Juniper looked away. Now she was short the snake eggs and all her supplies.

She really should have taken that stupid combat elective.

***

Juniper and Evie split up after their humiliating defeat, on the premise that they could cover more ground separately. Juniper focused on searching away from any other people–if they’d found anything of note, she would have heard of it from Evie the first time around, so she figured she’d have more luck in the places left untouched.

Juniper found nothing, unless you counted a colony of jumping spiders that invaded her bedroll one night.

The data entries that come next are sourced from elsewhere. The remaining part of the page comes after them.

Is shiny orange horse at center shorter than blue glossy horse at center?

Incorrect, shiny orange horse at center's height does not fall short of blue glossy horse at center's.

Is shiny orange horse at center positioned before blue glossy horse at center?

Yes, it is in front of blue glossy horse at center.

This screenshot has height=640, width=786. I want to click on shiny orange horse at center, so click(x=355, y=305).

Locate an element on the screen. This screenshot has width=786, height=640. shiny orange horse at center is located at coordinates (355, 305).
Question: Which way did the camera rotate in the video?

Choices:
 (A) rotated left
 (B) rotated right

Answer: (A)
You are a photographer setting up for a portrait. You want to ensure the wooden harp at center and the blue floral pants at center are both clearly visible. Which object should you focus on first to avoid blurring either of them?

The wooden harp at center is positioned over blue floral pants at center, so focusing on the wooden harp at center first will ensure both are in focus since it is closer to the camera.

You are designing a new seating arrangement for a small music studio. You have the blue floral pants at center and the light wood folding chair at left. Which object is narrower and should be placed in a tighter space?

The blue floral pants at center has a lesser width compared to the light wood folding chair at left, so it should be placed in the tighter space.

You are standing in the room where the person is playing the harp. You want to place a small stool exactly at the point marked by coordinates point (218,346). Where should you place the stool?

Oh, there were plenty of monsters, but none of any practical value other than the experience of fighting them–and after losing against Drae, Juniper wasn’t in the mood for another defeat.

After two tiring weeks, and with nothing to show for them, Juniper and the rest of her class returned to the academy.

On Monday morning, after a much awaited sleep in her actual bed, Juniper descended into the dormitory basement, ready to return to her study of Skystrall’s legacy.

She realized something was wrong as soon as she reached the entrance to the abandoned closet. The alarm ward she’d left had been tripped. A proper ward would have alerted her no matter how far she was. This one, though, was only really good enough to give her a small heads up when she was inside the room.

She entered the closet with trepidation. Just because someone had gone inside didn’t mean they’d found the book. She’d taken great pains to hide it even from a deep perusal.

She set each crate aside, until she reached the last one, where the book should have been.

Of course, Juniper should have known she wouldn’t be so lucky. Nothing was going her way this iteration.

The book was gone, and in its place sat a note. She recognized it immediately–it was one of Ghost’s.

It said, Bad luck this time. Try again?